Rewrite the source text in the data below so that every occurrence of "Foto" becomes "Images", with nothing else changed. Omit the pictures from your answer.

*** Exercise data

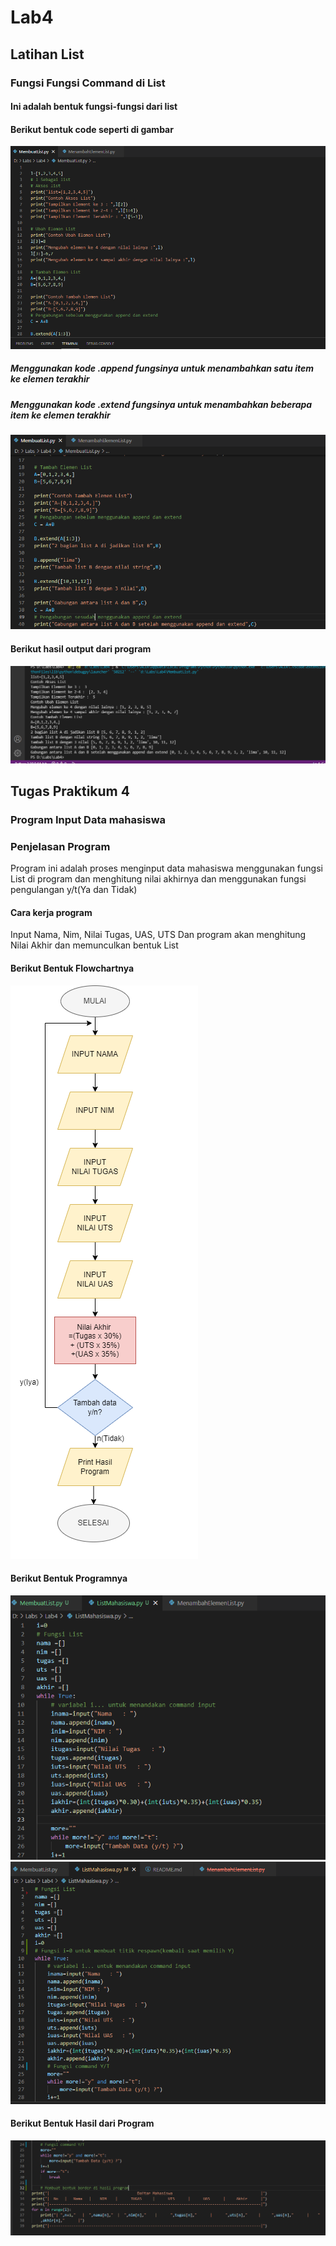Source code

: # Lab4
## Latihan List

### Fungsi Fungsi Command di List
#### Ini adalah bentuk fungsi-fungsi dari list
#### Berikut bentuk code seperti di gambar

![Gambar](Foto/ss.png)
##### Menggunakan kode .append fungsinya untuk menambahkan satu item ke elemen terakhir
##### Menggunakan kode .extend fungsinya untuk menambahkan beberapa item ke elemen terakhir
![Gambar](Foto/ss1.png)

#### Berikut hasil output dari program
![Gambar](Foto/ss2.png)

## Tugas Praktikum 4
### Program Input Data mahasiswa
### Penjelasan Program
Program ini adalah proses menginput data mahasiswa menggunakan fungsi List di program dan menghitung nilai akhirnya dan menggunakan fungsi pengulangan y/t(Ya dan Tidak)
#### Cara kerja program
Input Nama, Nim, Nilai Tugas, UAS, UTS Dan program akan menghitung Nilai Akhir dan memunculkan bentuk List
#### Berikut Bentuk Flowchartnya
![Gambar](Foto/FlowChart.png)
#### Berikut Bentuk Programnya
![Gambar](Foto/ss3.png)
![Gambar](Foto/ss6.png)
#### Berikut Bentuk Hasil dari Program
![Gambar](Foto/ss7.png)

******

Response box:
Source code

: # Lab4
## Latihan List

### Fungsi Fungsi Command di List
#### Ini adalah bentuk fungsi-fungsi dari list
#### Berikut bentuk code seperti di gambar

![Gambar](Images/ss.png)
##### Menggunakan kode .append fungsinya untuk menambahkan satu item ke elemen terakhir
##### Menggunakan kode .extend fungsinya untuk menambahkan beberapa item ke elemen terakhir
![Gambar](Images/ss1.png)

#### Berikut hasil output dari program
![Gambar](Images/ss2.png)

## Tugas Praktikum 4
### Program Input Data mahasiswa
### Penjelasan Program
Program ini adalah proses menginput data mahasiswa menggunakan fungsi List di program dan menghitung nilai akhirnya dan menggunakan fungsi pengulangan y/t(Ya dan Tidak)
#### Cara kerja program
Input Nama, Nim, Nilai Tugas, UAS, UTS Dan program akan menghitung Nilai Akhir dan memunculkan bentuk List
#### Berikut Bentuk Flowchartnya
![Gambar](Images/FlowChart.png)
#### Berikut Bentuk Programnya
![Gambar](Images/ss3.png)
![Gambar](Images/ss6.png)
#### Berikut Bentuk Hasil dari Program
![Gambar](Images/ss7.png)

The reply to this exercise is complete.